Work order
Extract the text from each of the entries below, reproducing every line verbatim while omitting the pictures.

Provided records
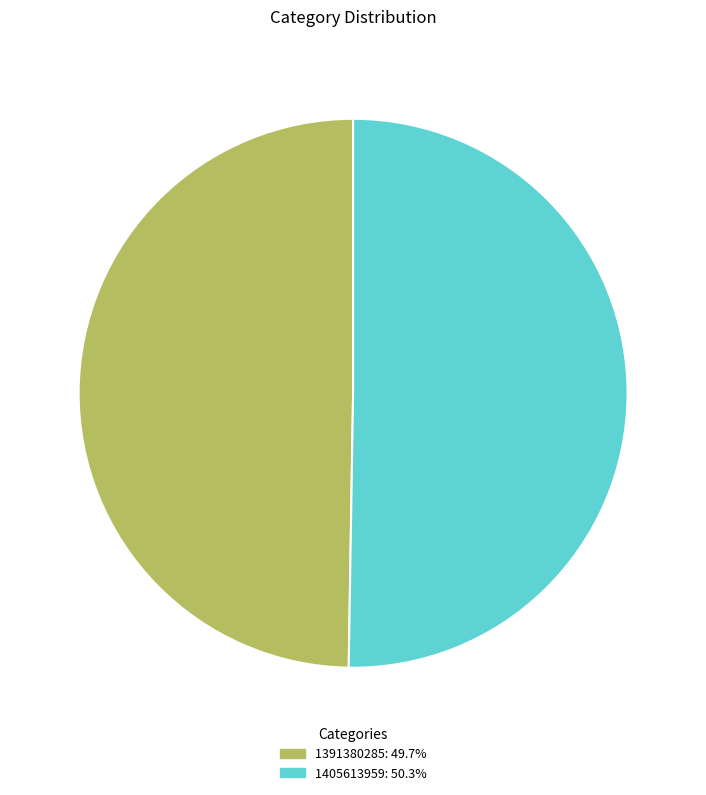

Which has a higher value, 1405613959 or 1391380285?

1405613959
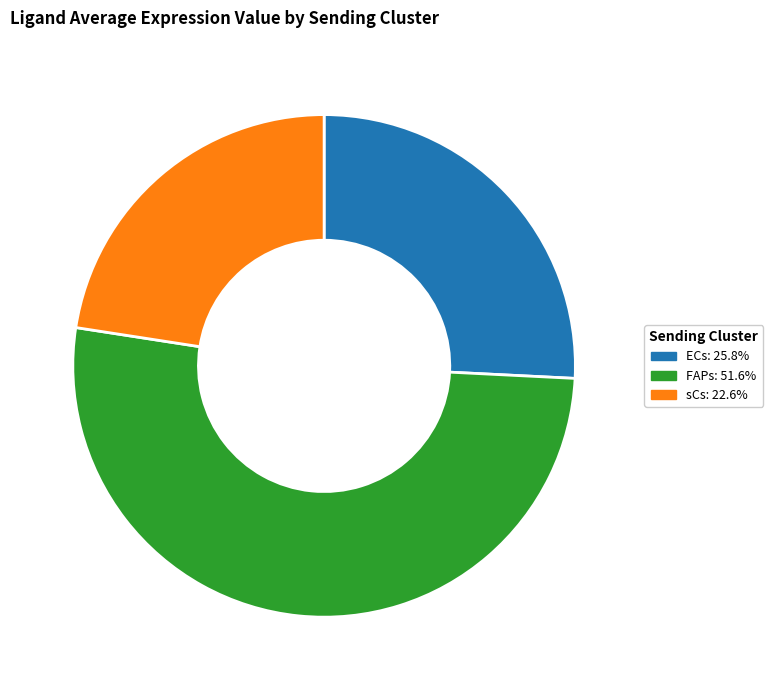

Does FAPs: 51.6% account for over 50% of the chart?

Yes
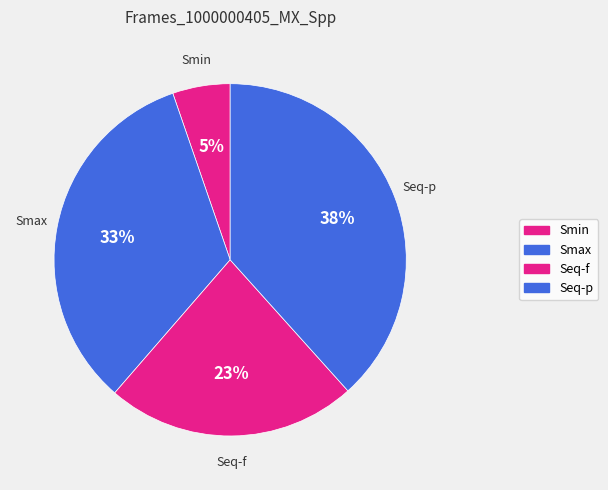

Does any single category account for the majority?

No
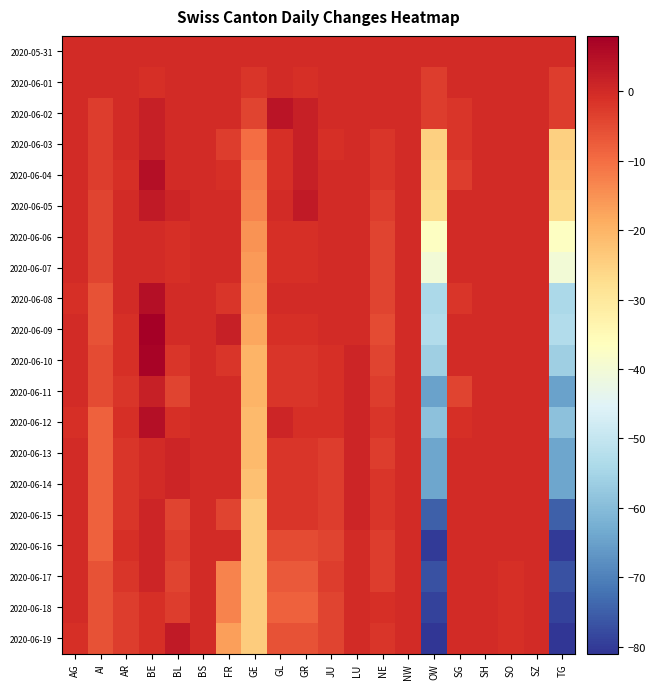

What is the maximum value shown in the chart?

8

Answer to this task
Which has a higher value, 1405613959 or 1391380285?

1405613959

Does FAPs: 51.6% account for over 50% of the chart?

Yes

Does any single category account for the majority?

No

What is the maximum value shown in the chart?

8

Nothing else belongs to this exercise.